Igor Delanoë Igor Delanoë
2 octobre 2020
Le 30 septembre 2015, les forces aérospatiales russes (VKS) réalisaient leurs premières frappes contre des objectifs désignés comme terroristes en Syrie. La campagne menée par Moscou dans la république arabe débutait ainsi après une première phase de déploiement discret des appareils sur la base aérienne de Hmeimim, près de Lattaquié. Cinq ans après son déclenchement, quel bilan tirer de l’opération militaire russe en Syrie ?

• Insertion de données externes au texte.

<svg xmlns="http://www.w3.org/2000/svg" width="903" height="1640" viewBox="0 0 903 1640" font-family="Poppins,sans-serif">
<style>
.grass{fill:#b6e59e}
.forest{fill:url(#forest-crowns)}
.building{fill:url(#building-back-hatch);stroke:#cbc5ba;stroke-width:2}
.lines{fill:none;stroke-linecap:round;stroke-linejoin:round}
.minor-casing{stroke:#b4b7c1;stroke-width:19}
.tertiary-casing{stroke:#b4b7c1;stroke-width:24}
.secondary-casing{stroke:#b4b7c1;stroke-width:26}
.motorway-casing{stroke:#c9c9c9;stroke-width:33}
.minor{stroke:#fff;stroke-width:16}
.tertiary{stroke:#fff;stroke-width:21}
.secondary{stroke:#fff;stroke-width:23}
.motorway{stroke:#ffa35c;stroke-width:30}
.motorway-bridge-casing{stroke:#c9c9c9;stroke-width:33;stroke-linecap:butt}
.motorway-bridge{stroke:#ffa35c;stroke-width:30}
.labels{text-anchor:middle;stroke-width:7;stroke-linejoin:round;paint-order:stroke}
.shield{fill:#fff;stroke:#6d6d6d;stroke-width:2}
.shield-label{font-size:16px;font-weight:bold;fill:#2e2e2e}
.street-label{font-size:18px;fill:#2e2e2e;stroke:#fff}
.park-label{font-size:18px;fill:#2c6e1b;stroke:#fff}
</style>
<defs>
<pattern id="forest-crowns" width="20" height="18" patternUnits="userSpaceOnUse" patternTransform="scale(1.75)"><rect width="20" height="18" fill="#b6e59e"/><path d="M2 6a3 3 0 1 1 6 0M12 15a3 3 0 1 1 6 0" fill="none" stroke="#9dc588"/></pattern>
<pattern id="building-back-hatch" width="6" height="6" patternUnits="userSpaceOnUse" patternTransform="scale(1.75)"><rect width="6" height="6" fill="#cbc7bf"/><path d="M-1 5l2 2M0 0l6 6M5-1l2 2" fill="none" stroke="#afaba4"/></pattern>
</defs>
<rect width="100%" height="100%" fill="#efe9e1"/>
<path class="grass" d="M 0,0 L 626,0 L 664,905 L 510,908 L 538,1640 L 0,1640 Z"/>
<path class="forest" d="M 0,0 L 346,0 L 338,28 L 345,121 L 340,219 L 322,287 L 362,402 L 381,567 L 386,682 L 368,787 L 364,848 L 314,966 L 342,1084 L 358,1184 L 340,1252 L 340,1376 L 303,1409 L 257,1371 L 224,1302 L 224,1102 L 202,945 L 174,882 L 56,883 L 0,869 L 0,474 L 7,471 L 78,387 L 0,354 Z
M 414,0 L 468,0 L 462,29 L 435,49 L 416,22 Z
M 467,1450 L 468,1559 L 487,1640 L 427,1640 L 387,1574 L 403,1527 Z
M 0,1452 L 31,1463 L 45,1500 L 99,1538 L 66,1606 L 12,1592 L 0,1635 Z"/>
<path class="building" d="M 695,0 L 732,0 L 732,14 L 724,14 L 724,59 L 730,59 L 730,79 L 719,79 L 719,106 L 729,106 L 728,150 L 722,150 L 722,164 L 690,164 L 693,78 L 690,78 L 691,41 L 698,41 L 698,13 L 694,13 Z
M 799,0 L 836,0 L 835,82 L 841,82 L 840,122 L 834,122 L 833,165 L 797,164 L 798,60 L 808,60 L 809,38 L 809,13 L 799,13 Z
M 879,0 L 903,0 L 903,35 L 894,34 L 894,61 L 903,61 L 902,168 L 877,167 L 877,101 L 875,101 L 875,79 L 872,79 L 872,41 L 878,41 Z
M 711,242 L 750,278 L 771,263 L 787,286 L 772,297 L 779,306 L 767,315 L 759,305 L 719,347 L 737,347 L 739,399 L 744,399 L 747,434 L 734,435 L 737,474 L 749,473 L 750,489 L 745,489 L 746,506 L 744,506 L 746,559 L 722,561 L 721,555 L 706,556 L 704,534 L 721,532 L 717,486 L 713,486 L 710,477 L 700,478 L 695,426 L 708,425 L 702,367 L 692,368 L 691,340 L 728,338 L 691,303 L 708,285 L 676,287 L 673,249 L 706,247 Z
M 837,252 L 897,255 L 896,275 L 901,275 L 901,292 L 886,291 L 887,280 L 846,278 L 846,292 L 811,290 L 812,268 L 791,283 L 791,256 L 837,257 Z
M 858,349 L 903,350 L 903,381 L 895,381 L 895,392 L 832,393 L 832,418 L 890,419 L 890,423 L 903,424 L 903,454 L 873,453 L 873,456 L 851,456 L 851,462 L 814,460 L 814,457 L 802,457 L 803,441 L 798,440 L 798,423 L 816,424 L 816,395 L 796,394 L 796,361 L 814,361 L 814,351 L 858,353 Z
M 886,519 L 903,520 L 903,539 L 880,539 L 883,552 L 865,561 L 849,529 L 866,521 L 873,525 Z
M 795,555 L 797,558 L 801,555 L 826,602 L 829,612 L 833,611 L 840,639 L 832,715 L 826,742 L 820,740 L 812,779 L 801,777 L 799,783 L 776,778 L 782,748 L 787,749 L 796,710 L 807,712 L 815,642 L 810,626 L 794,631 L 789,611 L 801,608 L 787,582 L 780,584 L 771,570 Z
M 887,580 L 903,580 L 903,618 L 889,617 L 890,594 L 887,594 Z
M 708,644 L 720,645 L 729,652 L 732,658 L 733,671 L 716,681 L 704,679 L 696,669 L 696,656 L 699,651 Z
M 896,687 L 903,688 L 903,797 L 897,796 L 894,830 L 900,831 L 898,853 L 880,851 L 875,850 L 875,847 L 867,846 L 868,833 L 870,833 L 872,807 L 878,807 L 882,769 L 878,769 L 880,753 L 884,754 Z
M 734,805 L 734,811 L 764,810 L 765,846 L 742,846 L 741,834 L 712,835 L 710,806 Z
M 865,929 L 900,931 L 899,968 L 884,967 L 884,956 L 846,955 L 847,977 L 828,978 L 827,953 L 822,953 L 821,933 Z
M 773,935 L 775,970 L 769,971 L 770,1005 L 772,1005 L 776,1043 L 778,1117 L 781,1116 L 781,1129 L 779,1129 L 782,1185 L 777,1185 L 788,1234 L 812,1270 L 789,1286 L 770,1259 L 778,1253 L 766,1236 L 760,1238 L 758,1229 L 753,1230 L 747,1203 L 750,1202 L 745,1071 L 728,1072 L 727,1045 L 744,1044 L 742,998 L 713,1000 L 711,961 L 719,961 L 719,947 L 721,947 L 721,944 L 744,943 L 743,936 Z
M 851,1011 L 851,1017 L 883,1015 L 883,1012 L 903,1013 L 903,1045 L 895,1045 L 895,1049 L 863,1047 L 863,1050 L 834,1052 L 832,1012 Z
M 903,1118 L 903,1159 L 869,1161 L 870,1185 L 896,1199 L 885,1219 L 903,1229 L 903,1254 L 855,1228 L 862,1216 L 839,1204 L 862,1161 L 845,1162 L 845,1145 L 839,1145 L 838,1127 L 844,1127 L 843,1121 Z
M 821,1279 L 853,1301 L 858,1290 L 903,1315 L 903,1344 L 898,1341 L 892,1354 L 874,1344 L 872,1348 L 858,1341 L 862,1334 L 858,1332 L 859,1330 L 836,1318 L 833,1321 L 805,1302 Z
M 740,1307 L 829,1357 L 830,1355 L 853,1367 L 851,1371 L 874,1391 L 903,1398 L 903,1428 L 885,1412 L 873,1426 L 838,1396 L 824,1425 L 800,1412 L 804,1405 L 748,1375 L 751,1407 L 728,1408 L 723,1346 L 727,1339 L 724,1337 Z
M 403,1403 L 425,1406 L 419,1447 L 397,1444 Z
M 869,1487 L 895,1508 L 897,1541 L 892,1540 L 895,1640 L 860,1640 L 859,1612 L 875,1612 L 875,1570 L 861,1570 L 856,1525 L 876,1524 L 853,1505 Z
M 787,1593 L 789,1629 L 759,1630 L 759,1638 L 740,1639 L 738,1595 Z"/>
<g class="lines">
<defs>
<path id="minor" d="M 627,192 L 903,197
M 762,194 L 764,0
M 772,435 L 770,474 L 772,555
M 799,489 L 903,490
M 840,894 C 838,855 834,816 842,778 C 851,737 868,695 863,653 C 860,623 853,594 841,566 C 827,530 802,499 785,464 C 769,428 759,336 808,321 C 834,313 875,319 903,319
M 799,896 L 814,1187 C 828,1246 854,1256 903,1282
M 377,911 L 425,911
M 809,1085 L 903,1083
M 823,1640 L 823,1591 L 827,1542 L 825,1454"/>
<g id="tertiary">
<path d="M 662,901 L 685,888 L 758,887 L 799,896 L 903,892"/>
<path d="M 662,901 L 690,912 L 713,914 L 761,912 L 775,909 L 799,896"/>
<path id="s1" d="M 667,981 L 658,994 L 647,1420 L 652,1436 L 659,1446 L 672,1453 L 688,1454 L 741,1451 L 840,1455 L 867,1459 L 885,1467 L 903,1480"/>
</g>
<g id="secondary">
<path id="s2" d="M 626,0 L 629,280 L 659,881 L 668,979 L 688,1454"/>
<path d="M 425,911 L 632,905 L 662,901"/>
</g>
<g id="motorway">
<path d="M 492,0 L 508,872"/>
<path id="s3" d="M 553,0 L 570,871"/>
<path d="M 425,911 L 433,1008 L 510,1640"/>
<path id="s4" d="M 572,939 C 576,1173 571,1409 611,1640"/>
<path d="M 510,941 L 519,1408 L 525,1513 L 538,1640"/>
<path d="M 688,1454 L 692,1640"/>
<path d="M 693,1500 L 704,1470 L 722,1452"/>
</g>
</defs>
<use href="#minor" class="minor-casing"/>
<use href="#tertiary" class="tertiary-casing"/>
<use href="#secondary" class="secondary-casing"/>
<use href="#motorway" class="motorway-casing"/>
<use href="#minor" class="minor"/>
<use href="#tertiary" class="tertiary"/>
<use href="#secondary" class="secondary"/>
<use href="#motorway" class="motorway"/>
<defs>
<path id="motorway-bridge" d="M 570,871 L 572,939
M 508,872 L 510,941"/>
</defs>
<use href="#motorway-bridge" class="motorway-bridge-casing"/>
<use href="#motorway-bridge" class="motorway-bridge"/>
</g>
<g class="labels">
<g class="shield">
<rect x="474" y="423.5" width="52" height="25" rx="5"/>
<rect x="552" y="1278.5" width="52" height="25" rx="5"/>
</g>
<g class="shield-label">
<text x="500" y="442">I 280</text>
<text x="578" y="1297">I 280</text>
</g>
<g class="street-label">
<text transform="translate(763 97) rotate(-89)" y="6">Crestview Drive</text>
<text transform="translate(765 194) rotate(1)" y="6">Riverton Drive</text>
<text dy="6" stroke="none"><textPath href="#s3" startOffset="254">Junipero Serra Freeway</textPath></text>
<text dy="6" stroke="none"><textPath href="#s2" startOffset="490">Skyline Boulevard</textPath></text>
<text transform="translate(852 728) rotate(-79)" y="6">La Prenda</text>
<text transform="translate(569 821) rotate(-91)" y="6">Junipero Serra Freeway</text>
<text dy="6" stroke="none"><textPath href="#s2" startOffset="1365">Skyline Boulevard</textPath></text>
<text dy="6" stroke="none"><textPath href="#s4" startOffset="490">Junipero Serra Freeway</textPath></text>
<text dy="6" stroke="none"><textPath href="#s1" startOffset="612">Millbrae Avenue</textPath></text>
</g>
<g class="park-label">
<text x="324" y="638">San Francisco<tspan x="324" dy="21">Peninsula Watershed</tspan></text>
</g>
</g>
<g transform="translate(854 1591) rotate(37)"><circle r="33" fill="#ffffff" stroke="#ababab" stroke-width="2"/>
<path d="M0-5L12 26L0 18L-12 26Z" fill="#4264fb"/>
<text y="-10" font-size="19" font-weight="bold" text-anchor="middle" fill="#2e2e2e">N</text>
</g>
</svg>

Il convient tout d’abord de rappeler que Moscou est intervenue directement dans le conflit afin de sauver un pouvoir syrien qui a alors perdu le contrôle de plus de 70% de son territoire et qui se trouve au bord de l’effondrement. Ce qui est aujourd’hui présentée par le Kremlin comme une opération anti-terroriste réussie avait ainsi pour objectif premier d’empêcher la disparition, perçue alors comme inéluctable, des structures étatiques syriennes. Aujourd’hui, Damas n’est plus menacée de tomber aux mains d’Al-Qaeda ni de celles de l’État islamique (EI), et l’État syrien, quelle que soit sa nature, a été préservé, ce qui était prioritaire pour le Kremlin. Même si elle n’a pu le faire dans le cadre d’une coopération avec la coalition internationale emmenée par Washington, Moscou considère qu’elle a néanmoins largement contribué à détruire ces groupes terroristes – et c’était là un autre objectif –, comme le rappelle le ministre russe de la Défense Sergueï Choïgou dans un article fleuve publié dans Krasnaya Zvezda à l’occasion des cinq ans d’intervention russe en Syrie. Parmi les buts fixés par Vladimir Poutine à ses troupes figurait celui d’empêcher le retour au pays des djihadistes russophones. Selon le ministère russe de la Défense, ce sont près de 4 500 ressortissants russes et de la Communauté des États indépendants ayant rejoint des groupes terroristes en Syrie qui ont à ce jour été neutralisés.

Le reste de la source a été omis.